**The tasks**:
[1] In the blog post below, how far apart are New York and London as the crow flies?
[2] List every geographic place name (city, town, county, or state) that appears in the blog post below.

Monday, June 17, 2013

English Lessons: On Becoming a Foreigner

The mysterious place where reader and writer meet
Duncan's painting of eyes in the sky

The distance between New York and London is 3,461 miles as the crow flies, only a six- or seven-hour flight—that's less than an honest day's work—but the emotional distance is incalculable.

          This took me by surprise when I recently returned home to New Jersey from a visit to my sister, Dida, in Walton on Thames in Surrey, not far from London. She and I are online together daily, and New York and London are, of course, both major cities in the Western hemisphere that share a common language. But so much had happened since the last time I stayed with her. Twenty years had happened.

          To give you the peculiar flavor of this culture shock, let me give you five examples of existential disturbance, one for each day of my journey.

1. Exotica.

**Data rows**:
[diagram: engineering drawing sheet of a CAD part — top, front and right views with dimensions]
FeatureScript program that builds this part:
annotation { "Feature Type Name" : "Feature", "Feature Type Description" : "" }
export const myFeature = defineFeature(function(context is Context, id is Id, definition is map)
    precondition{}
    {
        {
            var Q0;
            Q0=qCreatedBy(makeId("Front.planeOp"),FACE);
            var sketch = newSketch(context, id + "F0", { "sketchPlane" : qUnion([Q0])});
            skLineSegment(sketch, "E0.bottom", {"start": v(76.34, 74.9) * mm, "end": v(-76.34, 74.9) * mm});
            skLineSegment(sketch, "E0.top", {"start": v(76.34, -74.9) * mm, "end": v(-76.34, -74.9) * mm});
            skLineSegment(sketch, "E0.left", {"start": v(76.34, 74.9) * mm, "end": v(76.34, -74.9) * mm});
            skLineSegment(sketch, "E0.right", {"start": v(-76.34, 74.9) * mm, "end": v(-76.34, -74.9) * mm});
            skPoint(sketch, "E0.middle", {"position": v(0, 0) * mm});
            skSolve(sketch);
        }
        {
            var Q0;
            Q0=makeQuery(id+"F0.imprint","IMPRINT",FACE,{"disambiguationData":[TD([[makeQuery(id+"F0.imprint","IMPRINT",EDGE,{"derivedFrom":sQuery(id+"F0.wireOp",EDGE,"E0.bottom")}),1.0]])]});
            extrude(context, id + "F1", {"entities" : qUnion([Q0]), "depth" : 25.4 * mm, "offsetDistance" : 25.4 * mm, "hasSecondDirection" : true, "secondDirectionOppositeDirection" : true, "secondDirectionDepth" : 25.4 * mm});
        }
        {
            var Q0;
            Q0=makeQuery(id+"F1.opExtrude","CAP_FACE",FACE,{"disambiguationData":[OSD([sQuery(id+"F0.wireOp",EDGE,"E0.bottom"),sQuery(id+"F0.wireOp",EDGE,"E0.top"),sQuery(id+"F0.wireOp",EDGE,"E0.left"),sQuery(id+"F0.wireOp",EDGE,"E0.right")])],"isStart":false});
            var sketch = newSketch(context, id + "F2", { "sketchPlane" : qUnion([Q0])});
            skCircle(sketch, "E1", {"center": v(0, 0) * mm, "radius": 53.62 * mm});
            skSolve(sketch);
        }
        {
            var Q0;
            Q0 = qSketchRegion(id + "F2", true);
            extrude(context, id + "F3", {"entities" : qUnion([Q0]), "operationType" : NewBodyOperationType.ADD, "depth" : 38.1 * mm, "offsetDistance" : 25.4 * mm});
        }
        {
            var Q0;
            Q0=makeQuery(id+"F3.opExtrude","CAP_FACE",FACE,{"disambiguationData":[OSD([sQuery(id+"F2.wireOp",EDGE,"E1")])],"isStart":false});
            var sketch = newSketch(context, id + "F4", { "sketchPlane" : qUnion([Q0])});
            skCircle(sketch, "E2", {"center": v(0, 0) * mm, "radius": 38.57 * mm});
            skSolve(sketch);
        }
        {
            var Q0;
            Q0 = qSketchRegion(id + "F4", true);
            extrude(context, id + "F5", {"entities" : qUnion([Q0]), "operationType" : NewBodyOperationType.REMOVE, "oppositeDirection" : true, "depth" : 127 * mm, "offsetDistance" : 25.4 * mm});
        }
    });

**Results of the exercise**:
[1] 3,461 miles

[2] New York, London, New Jersey, Walton on Thames, Surrey